| PROVIDED MATERIAL |
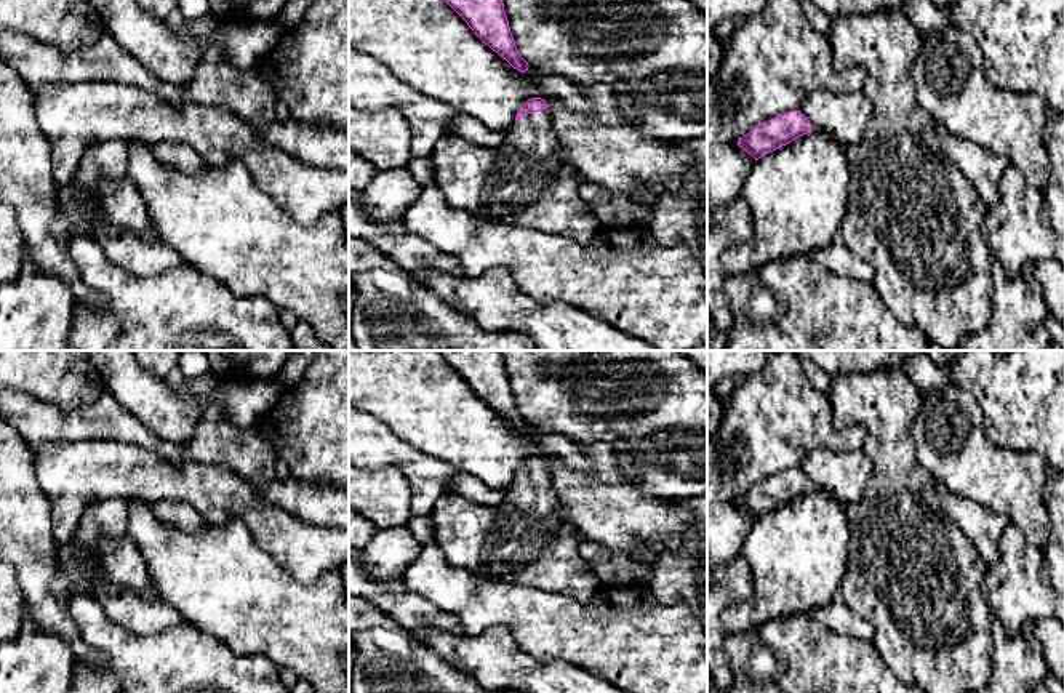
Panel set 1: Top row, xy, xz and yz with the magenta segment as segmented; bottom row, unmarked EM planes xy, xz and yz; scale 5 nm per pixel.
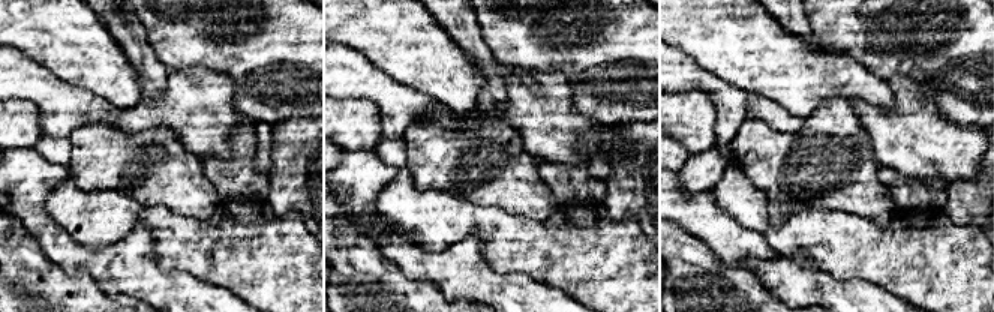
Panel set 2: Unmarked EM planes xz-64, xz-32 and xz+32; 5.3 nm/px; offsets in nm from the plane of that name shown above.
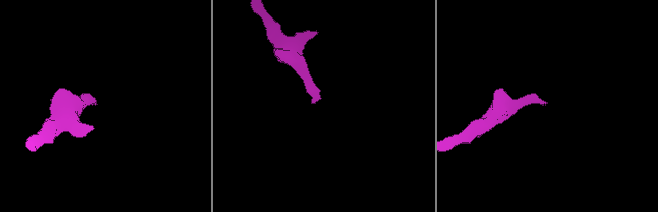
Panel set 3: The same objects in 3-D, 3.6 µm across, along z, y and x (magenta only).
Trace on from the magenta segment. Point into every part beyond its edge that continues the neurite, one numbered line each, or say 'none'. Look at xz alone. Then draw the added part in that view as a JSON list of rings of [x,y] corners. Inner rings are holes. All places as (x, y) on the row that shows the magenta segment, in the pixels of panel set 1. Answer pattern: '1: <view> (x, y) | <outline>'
1: xz (525, 181) | [[[547,109],[515,120],[496,147],[448,133],[429,158],[434,184],[456,210],[568,237],[582,246],[602,227],[579,195],[582,179],[566,162]]]

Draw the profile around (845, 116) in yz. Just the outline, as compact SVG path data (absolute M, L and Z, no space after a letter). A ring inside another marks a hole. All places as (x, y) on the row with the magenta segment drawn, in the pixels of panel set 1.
M818 90L810 93L800 107L811 126L824 128L842 146L862 139L872 110L864 91L837 94Z

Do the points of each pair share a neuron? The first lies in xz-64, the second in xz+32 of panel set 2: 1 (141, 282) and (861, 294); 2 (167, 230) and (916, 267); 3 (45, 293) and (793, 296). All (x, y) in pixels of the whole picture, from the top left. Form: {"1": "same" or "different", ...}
{"1": "same", "2": "same", "3": "different"}

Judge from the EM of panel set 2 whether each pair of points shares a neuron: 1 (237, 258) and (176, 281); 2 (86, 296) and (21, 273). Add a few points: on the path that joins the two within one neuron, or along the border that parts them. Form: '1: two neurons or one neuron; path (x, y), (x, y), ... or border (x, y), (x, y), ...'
1: two neurons; border (158, 261), (164, 269), (180, 269), (224, 288)
2: one neuron; path (69, 290), (38, 290)

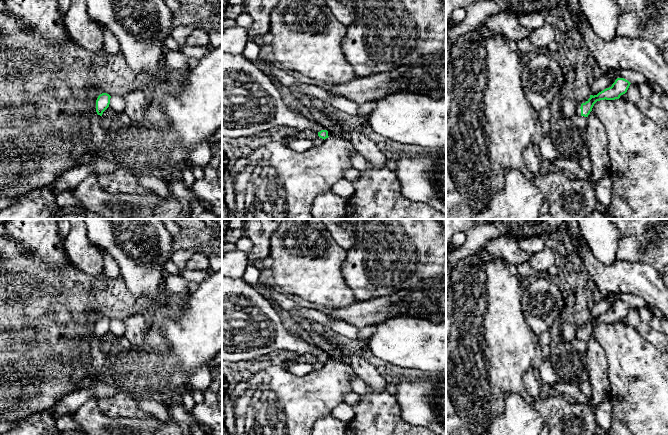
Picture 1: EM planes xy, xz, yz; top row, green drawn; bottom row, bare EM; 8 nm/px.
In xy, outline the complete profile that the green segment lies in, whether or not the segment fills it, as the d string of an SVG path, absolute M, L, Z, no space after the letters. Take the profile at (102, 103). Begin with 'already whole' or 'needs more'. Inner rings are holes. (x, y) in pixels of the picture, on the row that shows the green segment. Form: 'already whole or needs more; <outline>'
already whole; M102 93L96 100L96 112L102 116L103 112L109 107L111 96L107 93Z

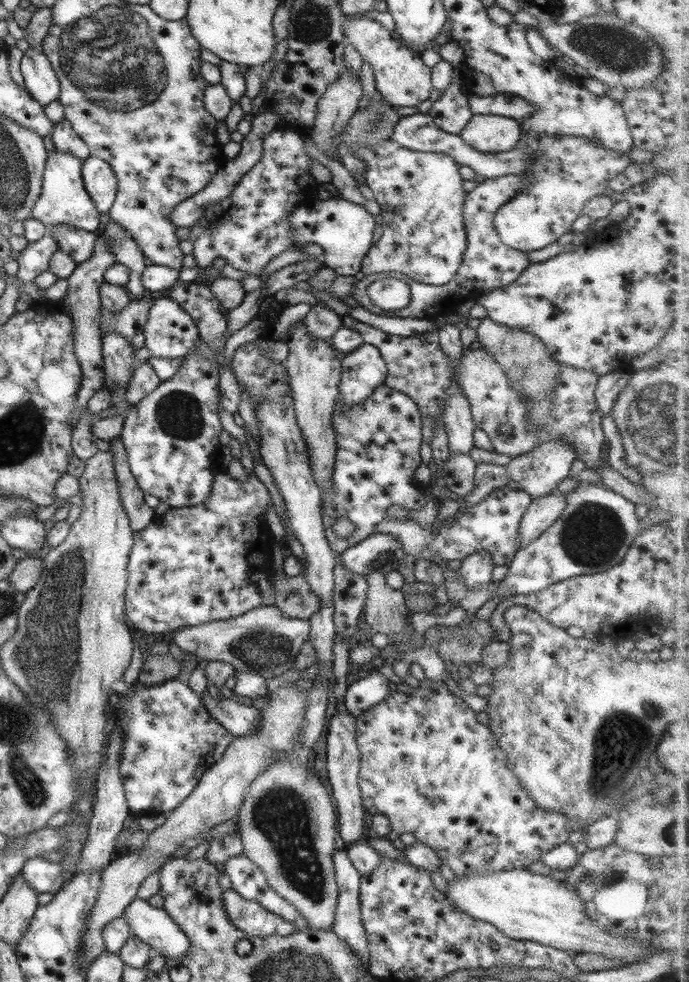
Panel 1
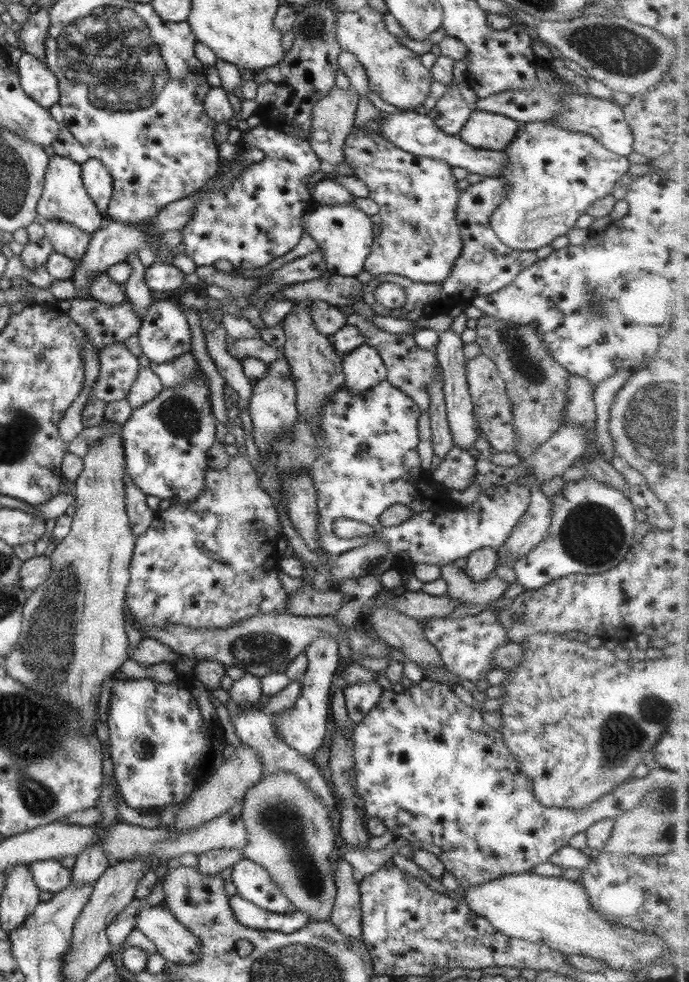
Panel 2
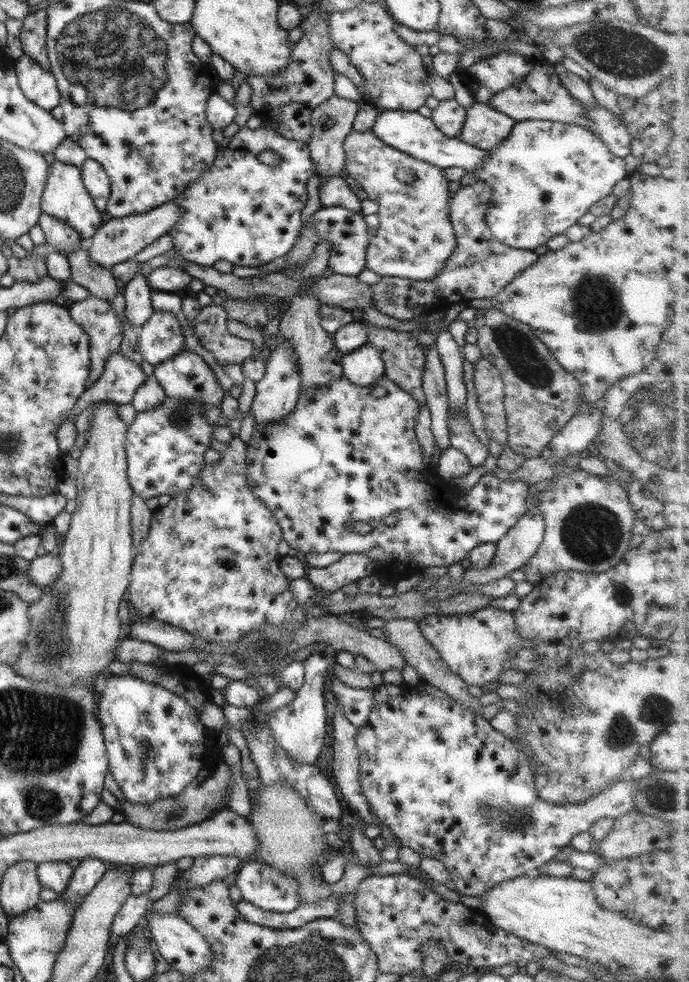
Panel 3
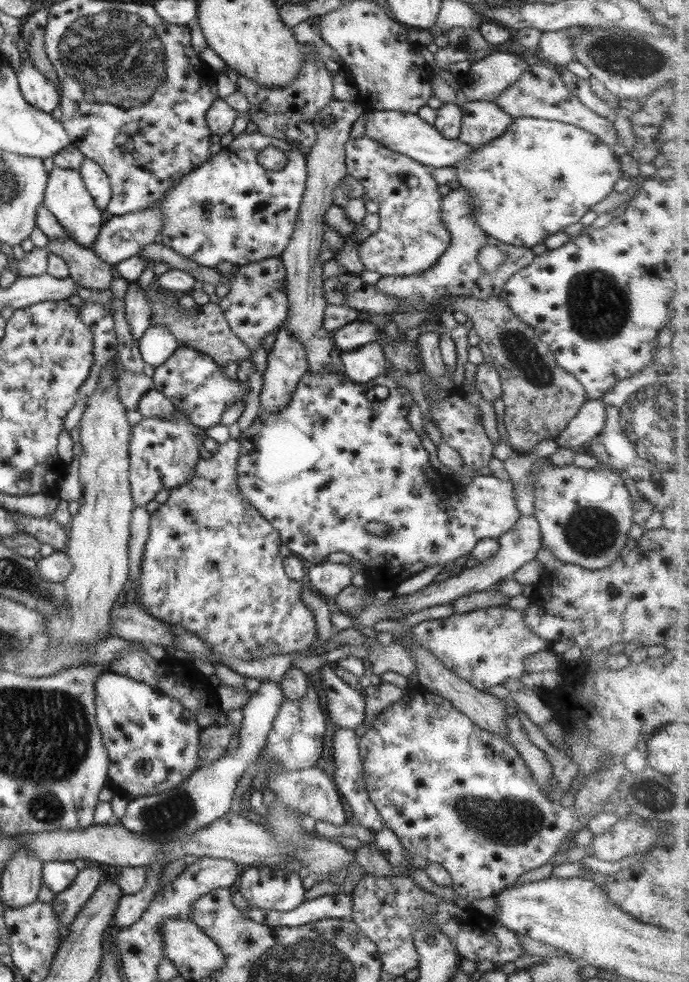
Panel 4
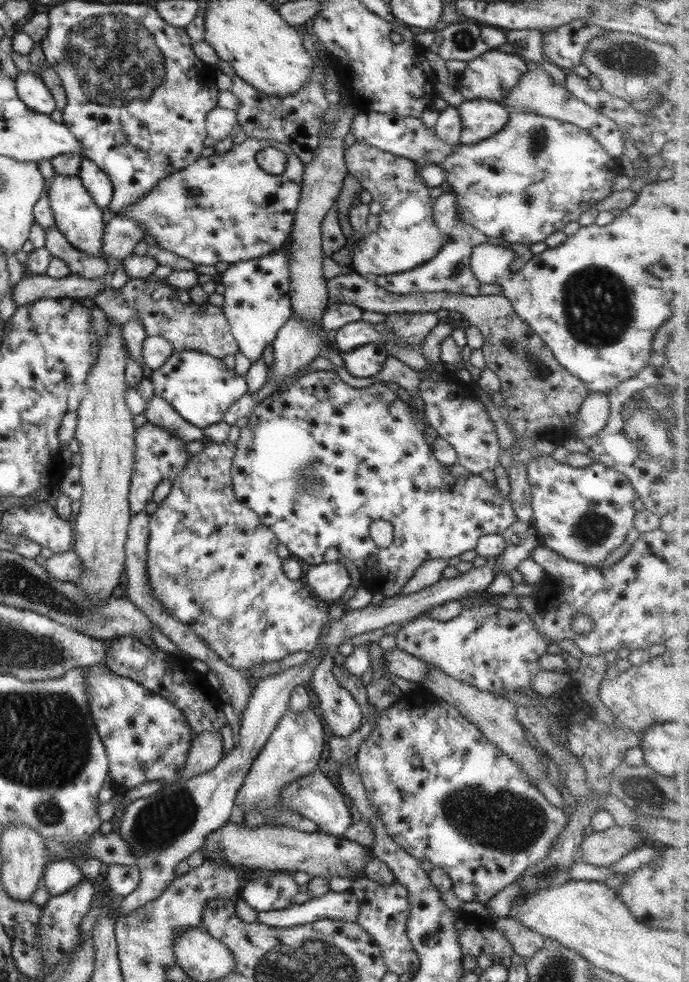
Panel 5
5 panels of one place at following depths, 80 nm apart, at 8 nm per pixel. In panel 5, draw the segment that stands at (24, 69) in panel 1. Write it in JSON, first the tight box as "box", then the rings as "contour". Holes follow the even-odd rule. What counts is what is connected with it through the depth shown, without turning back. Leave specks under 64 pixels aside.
{"box":[14,72,54,116],"contour":[[[19,72],[14,80],[16,97],[33,112],[47,116],[54,111],[54,100],[36,74]]]}

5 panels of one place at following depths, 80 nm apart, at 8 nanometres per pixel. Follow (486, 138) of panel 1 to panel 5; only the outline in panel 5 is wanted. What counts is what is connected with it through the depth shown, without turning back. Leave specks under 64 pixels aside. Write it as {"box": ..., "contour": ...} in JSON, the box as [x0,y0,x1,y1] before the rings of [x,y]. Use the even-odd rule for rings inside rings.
{"box":[456,99,508,145],"contour":[[[487,99],[463,101],[456,106],[462,122],[460,144],[470,145],[498,133],[508,121],[508,110],[503,104]]]}

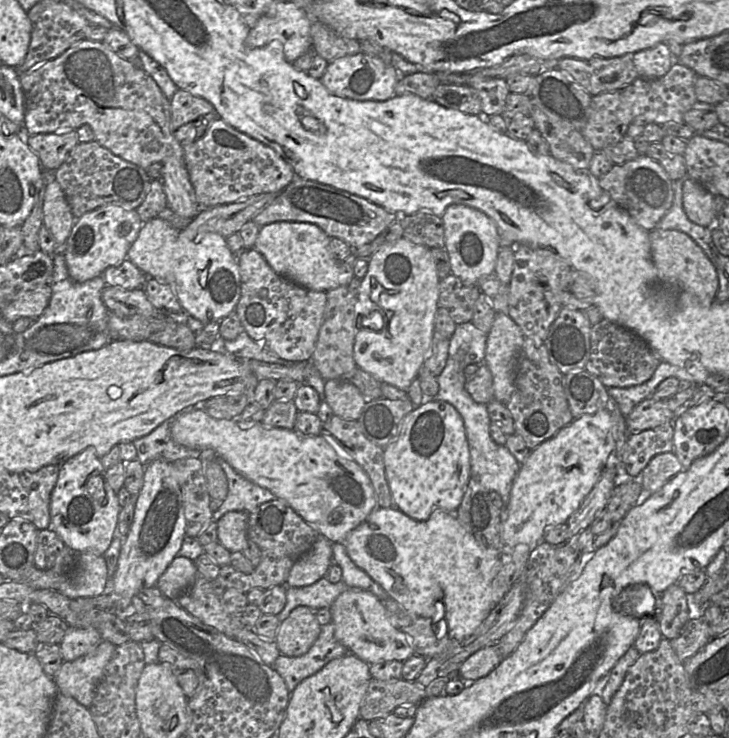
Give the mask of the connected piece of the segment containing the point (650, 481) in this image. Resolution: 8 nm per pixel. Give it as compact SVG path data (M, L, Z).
M674 452L654 456L642 471L639 482L648 495L659 491L670 479L682 471Z

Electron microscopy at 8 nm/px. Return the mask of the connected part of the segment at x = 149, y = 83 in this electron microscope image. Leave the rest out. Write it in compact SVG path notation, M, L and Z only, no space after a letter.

| TASK STATEMENT |
Everything in the records except the pictures should be retyped exactly.

| RESULT |
Panel set 1: Top row, xy, xz and yz with the magenta segment as segmented; bottom row, unmarked EM planes xy, xz and yz; scale 5 nm per pixel.
Panel set 2: Unmarked EM planes xz-64, xz-32 and xz+32; 5.3 nm/px; offsets in nm from the plane of that name shown above.
Panel set 3: The same objects in 3-D, 3.6 µm across, along z, y and x (magenta only).
Trace on from the magenta segment. Point into every part beyond its edge that continues the neurite, one numbered line each, or say 'none'. Look at xz alone. Then draw the added part in that view as a JSON list of rings of [x,y] corners. Inner rings are holes. All places as (x, y) on the row that shows the magenta segment, in the pixels of panel set 1. Answer pattern: '1: <view> (x, y) | <outline>'
1: xz (525, 181) | [[[547,109],[515,120],[496,147],[448,133],[429,158],[434,184],[456,210],[568,237],[582,246],[602,227],[579,195],[582,179],[566,162]]]

Draw the profile around (845, 116) in yz. Just the outline, as compact SVG path data (absolute M, L and Z, no space after a letter). A ring inside another marks a hole. All places as (x, y) on the row with the magenta segment drawn, in the pixels of panel set 1.
M818 90L810 93L800 107L811 126L824 128L842 146L862 139L872 110L864 91L837 94Z

Do the points of each pair share a neuron? The first lies in xz-64, the second in xz+32 of panel set 2: 1 (141, 282) and (861, 294); 2 (167, 230) and (916, 267); 3 (45, 293) and (793, 296). All (x, y) in pixels of the whole picture, from the top left. Form: {"1": "same" or "different", ...}
{"1": "same", "2": "same", "3": "different"}

Judge from the EM of panel set 2 whether each pair of points shares a neuron: 1 (237, 258) and (176, 281); 2 (86, 296) and (21, 273). Add a few points: on the path that joins the two within one neuron, or along the border that parts them. Form: '1: two neurons or one neuron; path (x, y), (x, y), ... or border (x, y), (x, y), ...'
1: two neurons; border (158, 261), (164, 269), (180, 269), (224, 288)
2: one neuron; path (69, 290), (38, 290)

Picture 1: EM planes xy, xz, yz; top row, green drawn; bottom row, bare EM; 8 nm/px.
In xy, outline the complete profile that the green segment lies in, whether or not the segment fills it, as the d string of an SVG path, absolute M, L, Z, no space after the letters. Take the profile at (102, 103). Begin with 'already whole' or 'needs more'. Inner rings are holes. (x, y) in pixels of the picture, on the row that shows the green segment. Form: 'already whole or needs more; <outline>'
already whole; M102 93L96 100L96 112L102 116L103 112L109 107L111 96L107 93Z

Panel 1
Panel 2
Panel 3
Panel 4
Panel 5
5 panels of one place at following depths, 80 nm apart, at 8 nm per pixel. In panel 5, draw the segment that stands at (24, 69) in panel 1. Write it in JSON, first the tight box as "box", then the rings as "contour". Holes follow the even-odd rule. What counts is what is connected with it through the depth shown, without turning back. Leave specks under 64 pixels aside.
{"box":[14,72,54,116],"contour":[[[19,72],[14,80],[16,97],[33,112],[47,116],[54,111],[54,100],[36,74]]]}

5 panels of one place at following depths, 80 nm apart, at 8 nanometres per pixel. Follow (486, 138) of panel 1 to panel 5; only the outline in panel 5 is wanted. What counts is what is connected with it through the depth shown, without turning back. Leave specks under 64 pixels aside. Write it as {"box": ..., "contour": ...} in JSON, the box as [x0,y0,x1,y1] before the rings of [x,y]. Use the even-odd rule for rings inside rings.
{"box":[456,99,508,145],"contour":[[[487,99],[463,101],[456,106],[462,122],[460,144],[470,145],[498,133],[508,121],[508,110],[503,104]]]}

Give the mask of the connected piece of the segment containing the point (650, 481) in this image. Resolution: 8 nm per pixel. Give it as compact SVG path data (M, L, Z).
M674 452L654 456L642 471L639 482L648 495L659 491L670 479L682 471Z

Electron microscopy at 8 nm/px. Return the mask of the connected part of the segment at x = 149, y = 83 in this electron microscope image. Leave the rest out. Write it in compact SVG path notation, M, L and Z only, no space after a letter.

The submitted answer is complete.